NMPC informed me I was the first career nuclear-trained submarine specialist ever to be nominated meant for astronaut—and of which my community leaders have been none too happy about it. In the end, a problem with my own uncorrected visual acuity not meeting astronaut standards kept me personally out of the plan. It’s not an exaggeration to say that was the biggest career disappointment of my life. My thoughts never abandoned the “what ifs” in space.
I’m proud the fact that Captain McCulley, who wore silver dolphins before the career as a naval aviator began, was your first submariner-astronaut. I’m even more proud that one day soon, a gold-dolphin wearing representative, Kayla Barron, may set foot within the moon. I’d like to think that in some small way I established your precedent how the Navy and NASA might be willing to consider that months spent submerged on a submarine was a much more relevant analog for room travel as compared to hours spent in a cockpit.

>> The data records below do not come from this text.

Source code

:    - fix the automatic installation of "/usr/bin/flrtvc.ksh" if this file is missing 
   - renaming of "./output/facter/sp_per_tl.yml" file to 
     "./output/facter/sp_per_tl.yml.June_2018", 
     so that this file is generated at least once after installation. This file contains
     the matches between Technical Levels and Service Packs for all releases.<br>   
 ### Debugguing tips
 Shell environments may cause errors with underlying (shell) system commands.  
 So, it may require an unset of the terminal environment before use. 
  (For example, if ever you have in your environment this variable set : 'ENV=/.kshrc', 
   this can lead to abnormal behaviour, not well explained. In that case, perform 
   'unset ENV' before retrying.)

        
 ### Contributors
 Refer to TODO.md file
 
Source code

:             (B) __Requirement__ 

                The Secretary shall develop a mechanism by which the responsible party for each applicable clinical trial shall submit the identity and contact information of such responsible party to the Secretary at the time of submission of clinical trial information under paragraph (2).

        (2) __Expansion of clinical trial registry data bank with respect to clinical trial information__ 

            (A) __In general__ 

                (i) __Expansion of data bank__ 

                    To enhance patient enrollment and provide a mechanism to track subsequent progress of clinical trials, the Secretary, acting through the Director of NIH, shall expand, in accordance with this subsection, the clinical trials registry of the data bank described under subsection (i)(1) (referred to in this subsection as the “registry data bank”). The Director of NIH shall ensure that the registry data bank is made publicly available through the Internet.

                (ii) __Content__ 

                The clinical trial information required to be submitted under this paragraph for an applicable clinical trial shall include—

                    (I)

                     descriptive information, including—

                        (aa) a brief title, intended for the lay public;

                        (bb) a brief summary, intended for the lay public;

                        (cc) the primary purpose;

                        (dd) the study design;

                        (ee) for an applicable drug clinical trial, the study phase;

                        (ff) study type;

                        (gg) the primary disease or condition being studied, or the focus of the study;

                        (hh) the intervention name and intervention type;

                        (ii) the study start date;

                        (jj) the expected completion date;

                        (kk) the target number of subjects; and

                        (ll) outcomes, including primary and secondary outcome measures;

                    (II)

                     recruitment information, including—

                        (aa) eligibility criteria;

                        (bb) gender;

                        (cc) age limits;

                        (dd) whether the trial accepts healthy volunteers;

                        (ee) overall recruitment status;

—CAPT William Toti, USN (Ret. )
Has the Time Come for Midget Submarines?
The first Italian attack against some well-defended harbor was about 1 November 1918. Italian swimmers Rafaelle Paolucci plus Rafaelle Rossetti rode a fabulous modified torpedo into Pula Harbor in addition to sank the former Austro-Hungarian Vibrus Unitis using limpet mines. The primary difficulty with swimmer delivery vehicles (SDVs) was getting them close enough to their targets. In 1940, Italy lost two fleet submarines trying to deliver SDVs. Finally, in September 1941 SDVs sank three ships around Gibraltar Harbor—supposedly the safest in the world.
World War II German SDVs were hazardous to the operators but were being pressed into service against the D-Day landings. At war’s end, the best midget submarine was the German Seehund , with a crew of 2. It had a range of 300 nautical miles surfaced or even 63 nm submerged at 3 knots. It carried two torpedoes into the English Channel using limited achievement.
Midget submarines may have use in the Aegean, Bosporus Strait, Black Sea, or the coast of Vietnam in the Southerly China Ocean, but there are easier ways to lay fosse.
A closer review of midget boat history is recommended.
—LCDR Sankey Blanton, USN (Ret. )
Asked & Answered
All seven answers released in December highlighted European cemeteries. Did no one submit U. S. military cemeteries inside the Pacific?
The particular Philippines hosts two of the most beautiful and historically significant memorials. The first is the Manila American Cemetery and even Memorial, which contains the largest number of graves of our Ww ii military dead—16, 859. It recently underwent a complete renovation, with a new visitor center that depicts the particular battles fought against across the Pacific. I attended the rededication ceremony representing the U. S. -Philippine Society.
The other is the Cabanatuan American Memorial erected by the survivors on the Bataan Death March along with the World War II prisoner-of-war camp in Cabanatuan. This honors all those Americans together with Filipinos which died during their internment. Typically the ABMC took over maintenance of typically the Memorial for 1989. While serving like a political-military police in 1992 I had this privilege from attending often the 50th anniversary of the Bataan Death March at the Funeral. You could not help yet be moved by the absolute cruelty to those who died and the resilience of those who also survived.